While introversion as a personality trait is not a cause for alarm, there are a few warning signs that professional help may be needed to deal with deeper issues. Teens may isolate themselves in their rooms for long periods of time, interact with others solely online, refuse to engage in any way with new people in their life, or use solitary activities as an escape from real-world problems.

Tuesday, September 15, 2020

Disconnecting Explicit and Implicit Memories Creates Emotional Trauma



Since 2007, L. Jay Mitchell has guided the West Virginia-based therapeutic boarding school Greenbrier Academy for Girls as its founder and owner. Among L. Jay Mitchell’s areas of knowledge in this field is emotional trauma and its causal mechanisms, the processes that produce specific outcomes. His theories on this subject include how disturbances to the hippocampus and memory association can cause emotional trauma.

Although emotional trauma has connections to psychological conditions such as anxiety, depression, isolation, and addiction, its causations are distinctive. One mechanism that creates it involves disconnections between the two types of memories: explicit and implicit.

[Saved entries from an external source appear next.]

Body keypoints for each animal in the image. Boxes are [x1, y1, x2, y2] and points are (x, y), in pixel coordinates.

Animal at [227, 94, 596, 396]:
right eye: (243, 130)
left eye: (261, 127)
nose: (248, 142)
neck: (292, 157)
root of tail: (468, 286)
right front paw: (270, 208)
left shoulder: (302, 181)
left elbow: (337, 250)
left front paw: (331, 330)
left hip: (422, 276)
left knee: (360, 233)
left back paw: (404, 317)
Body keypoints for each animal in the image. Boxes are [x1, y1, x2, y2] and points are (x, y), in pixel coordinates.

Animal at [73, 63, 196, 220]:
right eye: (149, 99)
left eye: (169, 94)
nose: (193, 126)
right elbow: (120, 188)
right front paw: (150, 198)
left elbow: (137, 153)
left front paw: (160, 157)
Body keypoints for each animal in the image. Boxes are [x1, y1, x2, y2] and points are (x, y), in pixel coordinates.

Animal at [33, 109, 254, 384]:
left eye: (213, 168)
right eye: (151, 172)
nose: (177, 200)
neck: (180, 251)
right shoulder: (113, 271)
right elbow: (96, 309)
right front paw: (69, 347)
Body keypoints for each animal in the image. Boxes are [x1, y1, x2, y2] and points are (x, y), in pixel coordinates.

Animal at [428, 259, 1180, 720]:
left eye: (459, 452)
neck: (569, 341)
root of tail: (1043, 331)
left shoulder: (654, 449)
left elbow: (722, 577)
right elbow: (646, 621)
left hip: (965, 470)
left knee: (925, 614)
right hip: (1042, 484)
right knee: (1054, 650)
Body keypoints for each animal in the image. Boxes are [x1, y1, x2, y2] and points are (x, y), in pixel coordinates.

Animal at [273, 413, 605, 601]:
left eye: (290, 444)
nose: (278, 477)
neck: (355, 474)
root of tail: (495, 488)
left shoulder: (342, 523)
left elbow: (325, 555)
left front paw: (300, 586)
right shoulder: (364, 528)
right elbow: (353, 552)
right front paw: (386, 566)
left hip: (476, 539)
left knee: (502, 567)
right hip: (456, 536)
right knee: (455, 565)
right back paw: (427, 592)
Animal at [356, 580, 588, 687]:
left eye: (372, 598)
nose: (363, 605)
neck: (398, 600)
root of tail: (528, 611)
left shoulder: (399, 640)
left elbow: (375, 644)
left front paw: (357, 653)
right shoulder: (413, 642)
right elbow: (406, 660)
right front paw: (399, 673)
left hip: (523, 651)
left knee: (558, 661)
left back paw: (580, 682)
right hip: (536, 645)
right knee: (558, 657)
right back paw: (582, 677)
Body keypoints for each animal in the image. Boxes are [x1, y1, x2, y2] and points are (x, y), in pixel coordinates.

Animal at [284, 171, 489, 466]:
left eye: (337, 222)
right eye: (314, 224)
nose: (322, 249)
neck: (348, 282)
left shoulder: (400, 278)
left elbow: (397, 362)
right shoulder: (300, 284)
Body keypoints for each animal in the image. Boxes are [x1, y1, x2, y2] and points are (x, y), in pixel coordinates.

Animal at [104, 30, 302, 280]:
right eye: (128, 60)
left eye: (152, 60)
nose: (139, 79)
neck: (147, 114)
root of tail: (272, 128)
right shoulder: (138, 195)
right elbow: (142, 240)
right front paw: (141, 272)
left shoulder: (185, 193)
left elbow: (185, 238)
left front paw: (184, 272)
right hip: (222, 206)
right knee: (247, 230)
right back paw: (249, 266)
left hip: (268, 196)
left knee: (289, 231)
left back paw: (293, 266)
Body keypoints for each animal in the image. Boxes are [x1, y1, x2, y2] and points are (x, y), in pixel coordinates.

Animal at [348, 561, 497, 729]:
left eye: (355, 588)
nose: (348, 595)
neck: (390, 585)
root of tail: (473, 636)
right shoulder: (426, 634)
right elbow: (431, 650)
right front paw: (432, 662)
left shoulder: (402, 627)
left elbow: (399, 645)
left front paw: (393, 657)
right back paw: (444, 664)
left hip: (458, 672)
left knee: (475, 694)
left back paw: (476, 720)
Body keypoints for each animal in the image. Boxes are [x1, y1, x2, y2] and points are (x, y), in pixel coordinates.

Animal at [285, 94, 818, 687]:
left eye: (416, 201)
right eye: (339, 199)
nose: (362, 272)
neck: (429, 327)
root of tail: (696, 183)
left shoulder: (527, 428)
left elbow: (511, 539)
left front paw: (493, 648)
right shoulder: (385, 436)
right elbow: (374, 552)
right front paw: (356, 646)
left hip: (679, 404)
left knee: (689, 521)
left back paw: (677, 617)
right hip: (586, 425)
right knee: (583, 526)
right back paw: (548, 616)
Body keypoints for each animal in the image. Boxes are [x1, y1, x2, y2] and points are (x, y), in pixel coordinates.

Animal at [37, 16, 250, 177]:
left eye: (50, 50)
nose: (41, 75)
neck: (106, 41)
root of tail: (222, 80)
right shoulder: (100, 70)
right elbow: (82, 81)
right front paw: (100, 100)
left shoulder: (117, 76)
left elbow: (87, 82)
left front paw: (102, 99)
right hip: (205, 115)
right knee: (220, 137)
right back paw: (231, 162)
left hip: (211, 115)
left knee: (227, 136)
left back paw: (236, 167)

Explicit memories are tied to the workings of the hippocampus and encompass conscious memories that can be ordered chronologically, which provides narrative meaning and enables a person to see connections between life events. Aspects of these events can be recalled without also reliving sensations and emotions associated with it. Those sensations and feelings make up implicit memories, consisting of emotions, perceptions, bodily sensations, behaviors, mental models, and priming. Unlike explicit memories, they are not consciously retrievable and seem to arrive randomly, with triggers beyond a person’s understanding.

A healthy mind can make associations between explicit and implicit memories, allowing for context and rationale. However, people with emotional trauma might experience a severance of the memory types. Feelings of depression or anxiety might appear for no apparent reason. Separation of implicit and explicit memories is a product of intense stress levels that generate excessive stress hormones and disrupt the functions of the hippocampus. Emotional trauma is often a result.

The objective of therapeutic treatment is to reconnect the parts of the distinct memory systems that became disengaged. By restoring links between explicit and implicit memories, people who have experienced trauma can take the first steps toward becoming emotionally whole again.